- [WORK REQUEST]
Omitting the pictures, output all of the records precisely as written.

Pixel coordinate boxes
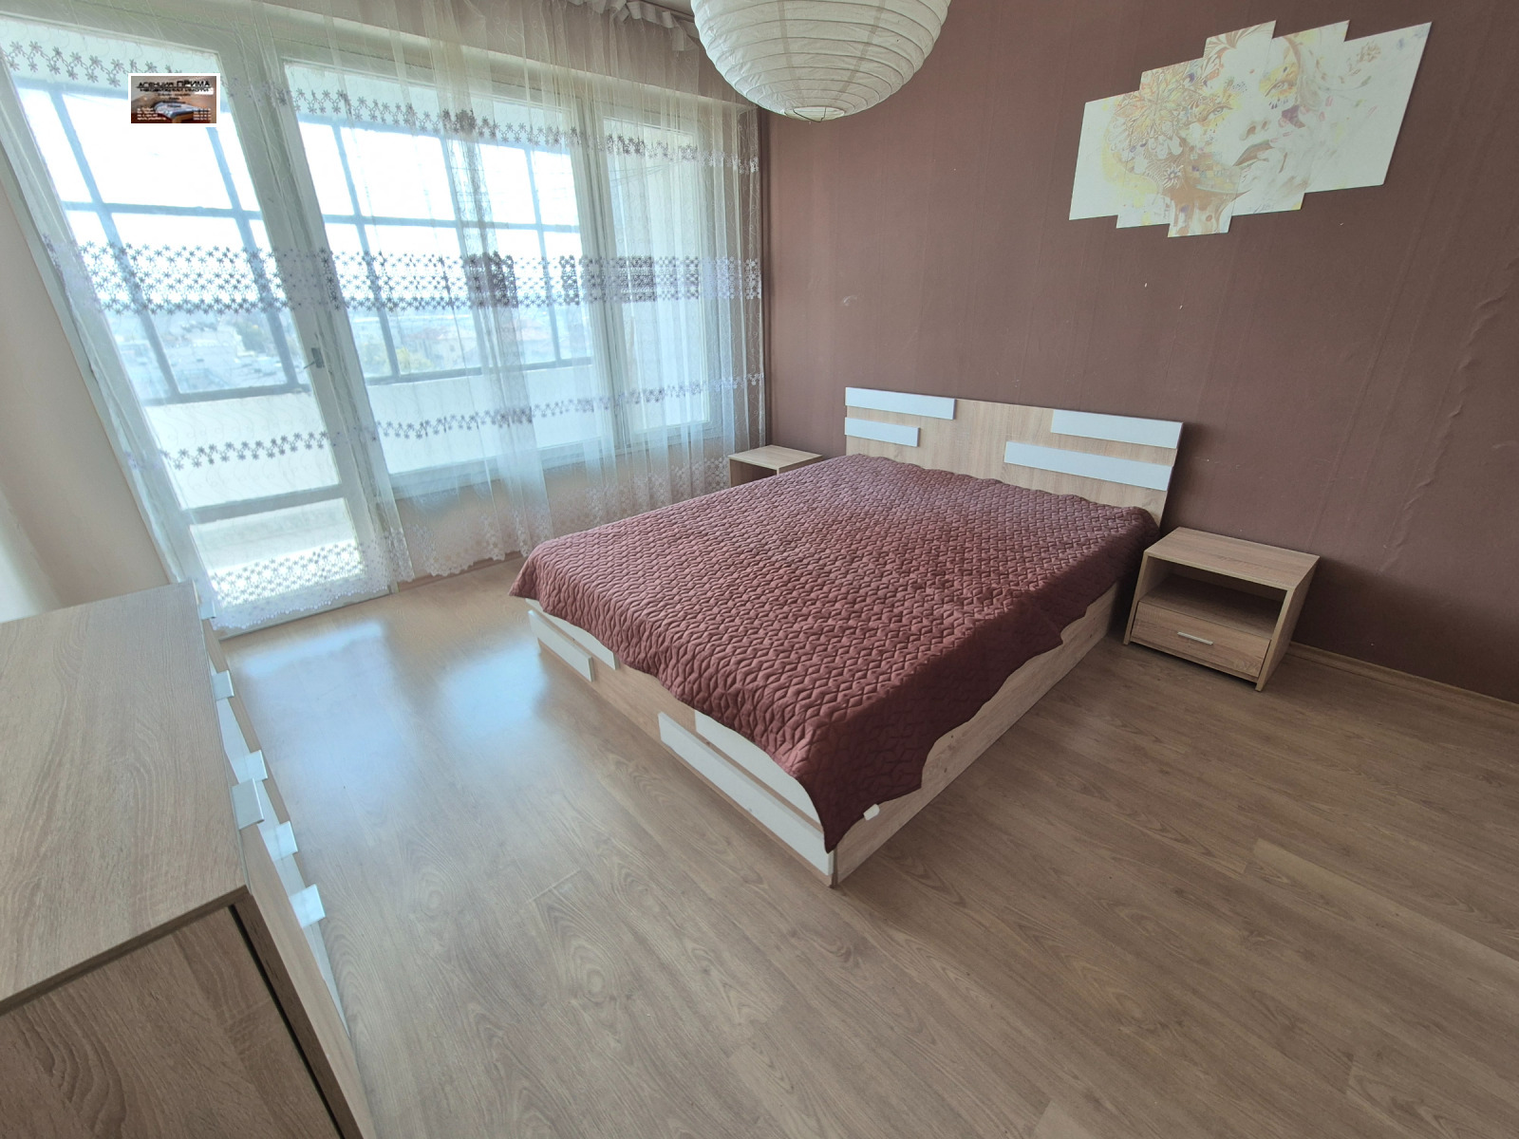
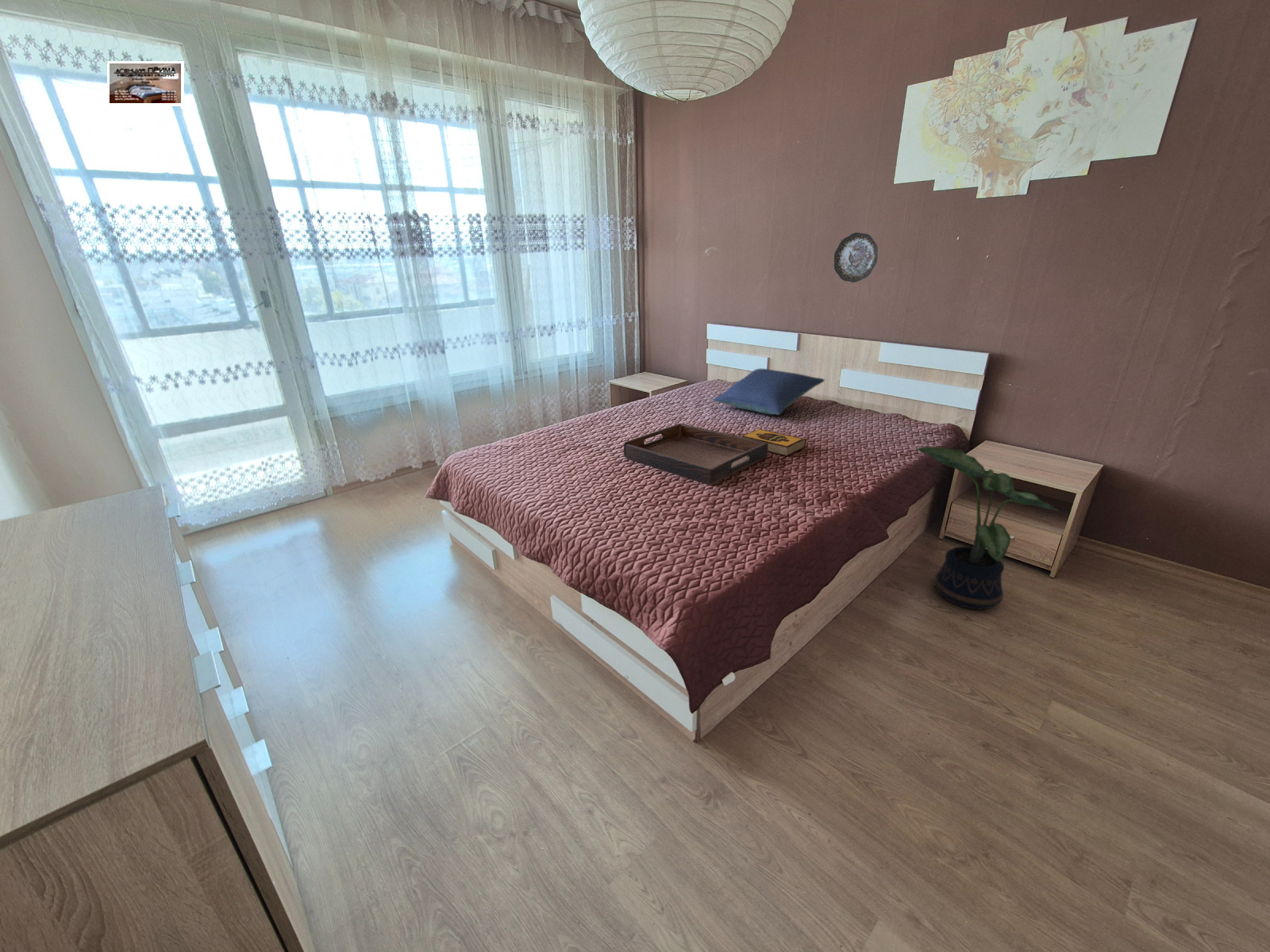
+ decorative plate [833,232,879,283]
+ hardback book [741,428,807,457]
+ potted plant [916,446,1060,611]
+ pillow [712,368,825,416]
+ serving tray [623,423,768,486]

- [RESPONSE FOR THIS EXERCISE]
+ decorative plate [833,232,879,283]
+ hardback book [741,428,807,457]
+ potted plant [916,446,1060,611]
+ pillow [712,368,825,416]
+ serving tray [623,423,768,486]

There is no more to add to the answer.